Ella se instala sobre la silla y él sobre la manta. Un chucho, sí. Un chucho que escucha atentamente a su dueña.

Ligeras náuseas.

—¿Por qué decidiste entrar en la policía?

—Pues… Quería un trabajo que no fuera rutinario… Y además para defender ciertos valores…

Se da cuenta de que ni siquiera ha pensado por un segundo en contestarle que se metiera en sus asuntos.

Ella tiene razón, está progresando. Lentamente, pero a paso seguro.

Hacia la cobardía.

—¿Qué valores?

—Los de la justicia…

—¡La justicia, claro!

De repente se siente raro. La cabeza le da vueltas. Aunque esté tranquilamente sentado. Seguro que es efecto del café caliente. O del azúcar. Dulce sensación de embriaguez.

—¡Tienes razón! Debe de ser una profesión apasionante.

—No siempre. Hay muchas complicaciones, pero…

—Muchos fracasos, también. Cuando no encuentras al culpable, por ejemplo.

—Cierto.

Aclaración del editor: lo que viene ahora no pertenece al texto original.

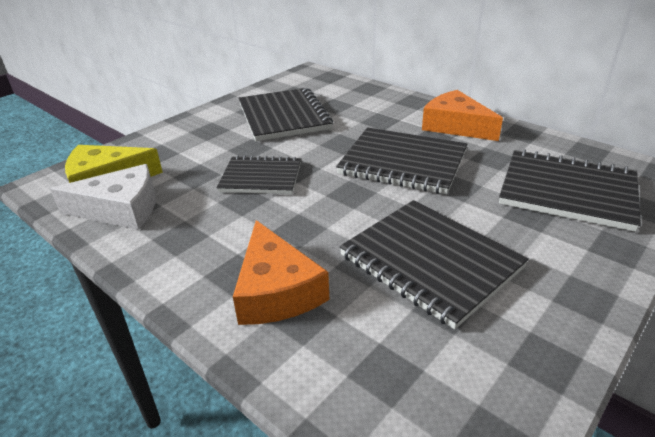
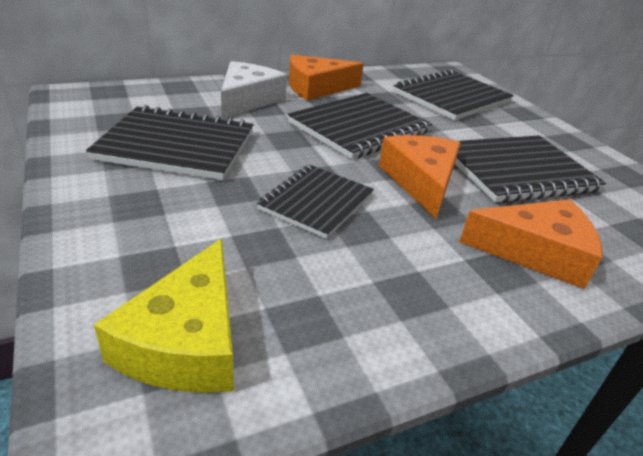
camera: 70 degrees left, 0 degrees up
white cheese [50,164,156,230] -> white cheese moved to [221,61,287,118]
none -> orange cheese [379,135,461,219]

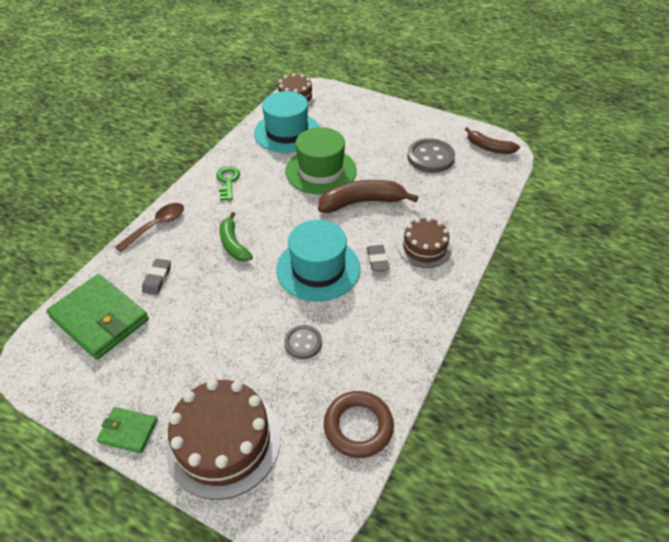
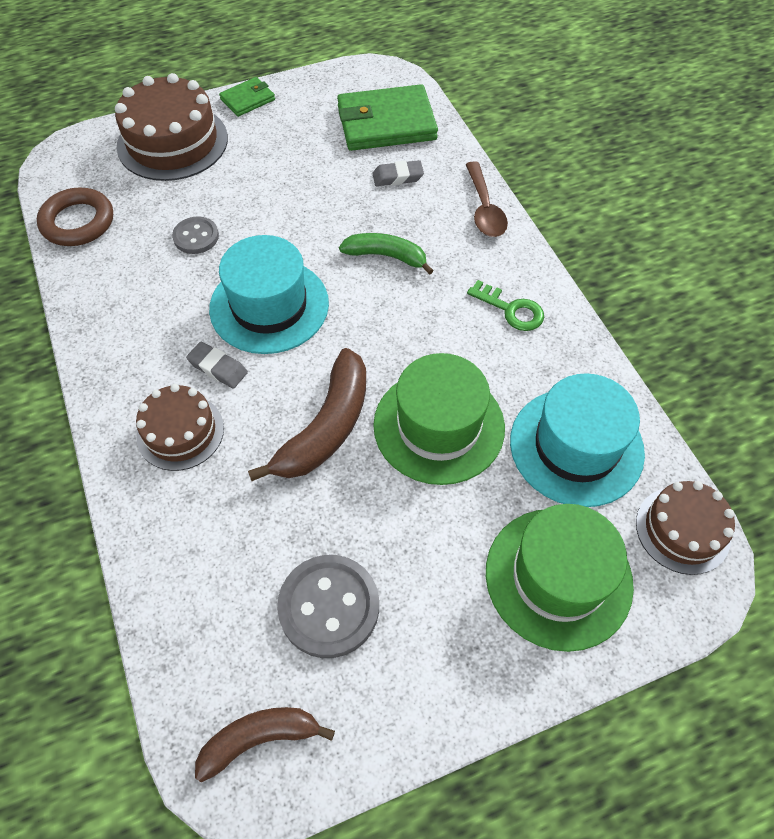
camera: 130 degrees right, 10 degrees up
grey eraser [142,259,171,295] -> grey eraser turned 60 degrees counterclockwise [372,160,424,186]
none -> green hat [486,504,634,652]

Eso también forma parte del trabajo.

—Todos esos asesinos que todavía andan por ahí sueltos, sin que la policía haya logrado capturarlos jamás…

—¡Nadie es perfecto!

—Seguro, nadie es perfecto… ¿Tú has fracasado muchas veces, Benoît?

—No, no tantas. ¿Y tú? ¿Qué es lo que haces en la vida? ¡Aparte de secuestrar a polis, claro!

—Yo ya no tengo vida. Él se queda un instante sin voz.

—¿Ya no tienes? ¿Qué quiere decir eso?

—Quiere decir que estoy muerta…

—¿Muerta? —repite él lentamente.

—Sí, muerta. Alguien me ha matado… Ahora tengo que dejarte.